• Exercise aim:
Exactly retype the lines below from the one containing "FIGURE 8 | Impact" through the end of the listing. Leave pictures out.

• Recorded data:

+---+

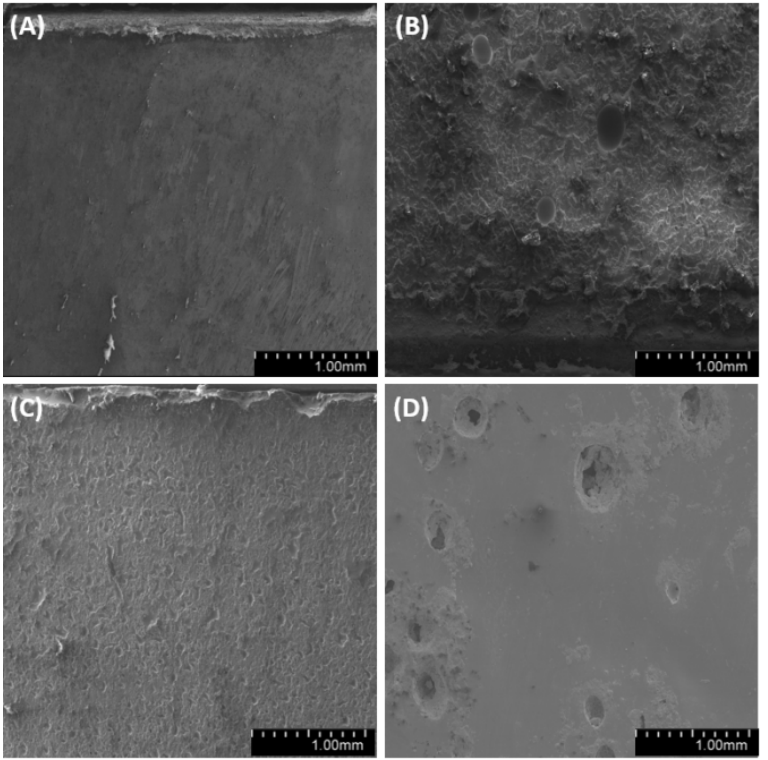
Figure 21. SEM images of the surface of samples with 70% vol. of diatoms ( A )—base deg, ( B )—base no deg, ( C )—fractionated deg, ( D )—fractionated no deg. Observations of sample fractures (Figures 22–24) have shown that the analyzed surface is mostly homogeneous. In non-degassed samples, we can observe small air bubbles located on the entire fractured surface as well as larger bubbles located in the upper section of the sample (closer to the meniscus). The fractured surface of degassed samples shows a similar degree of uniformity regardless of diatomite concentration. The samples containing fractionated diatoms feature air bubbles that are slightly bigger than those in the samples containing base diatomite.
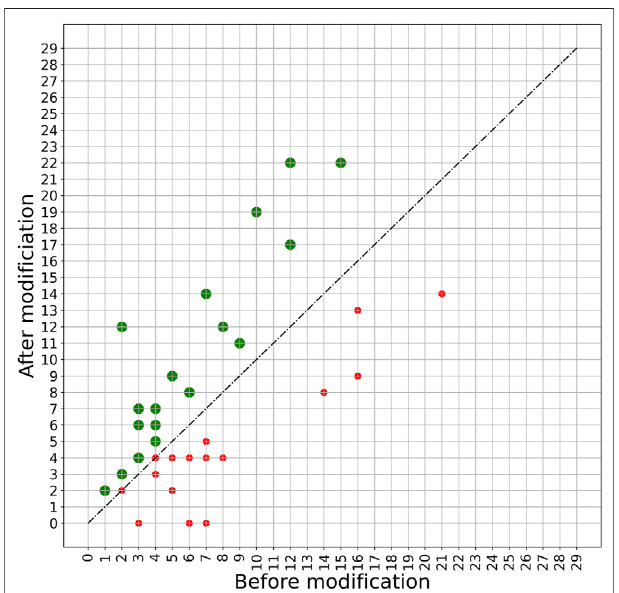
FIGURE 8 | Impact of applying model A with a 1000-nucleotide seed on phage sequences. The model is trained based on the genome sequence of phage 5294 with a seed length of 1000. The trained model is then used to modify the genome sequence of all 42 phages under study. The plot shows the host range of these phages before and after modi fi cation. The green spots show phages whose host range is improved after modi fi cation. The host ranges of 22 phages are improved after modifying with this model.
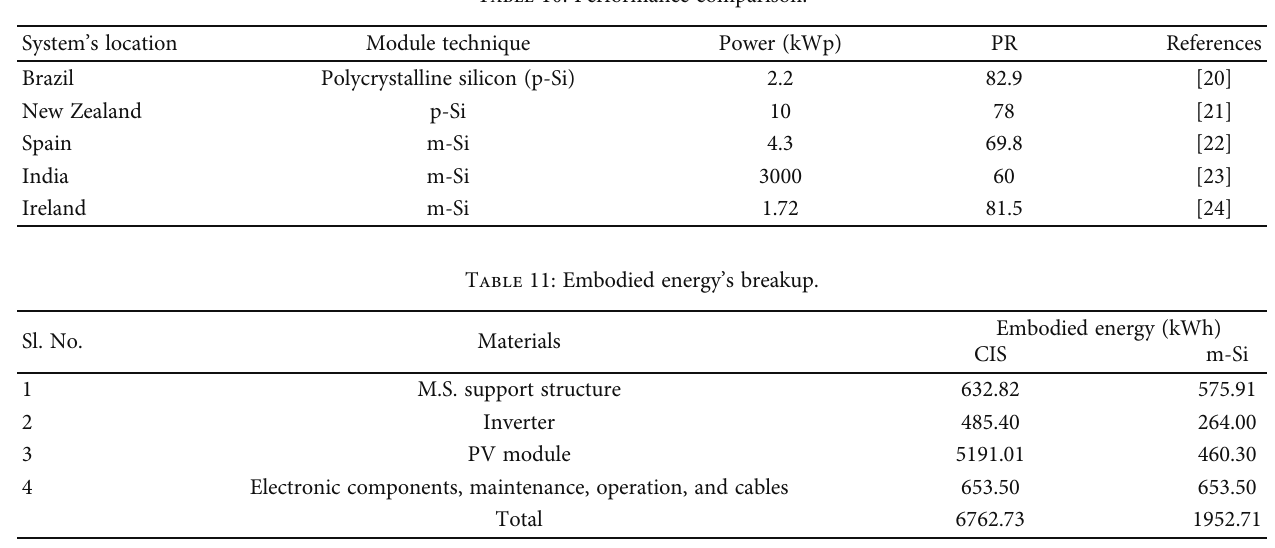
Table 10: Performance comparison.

+---+

• Written answer:
FIGURE 8 | Impact of applying model A with a 1000-nucleotide seed on phage sequences. The model is trained based on the genome sequence of phage 5294 with a seed length of 1000. The trained model is then used to modify the genome sequence of all 42 phages under study. The plot shows the host range of these phages before and after modi fi cation. The green spots show phages whose host range is improved after modi fi cation. The host ranges of 22 phages are improved after modifying with this model.
Table 10: Performance comparison.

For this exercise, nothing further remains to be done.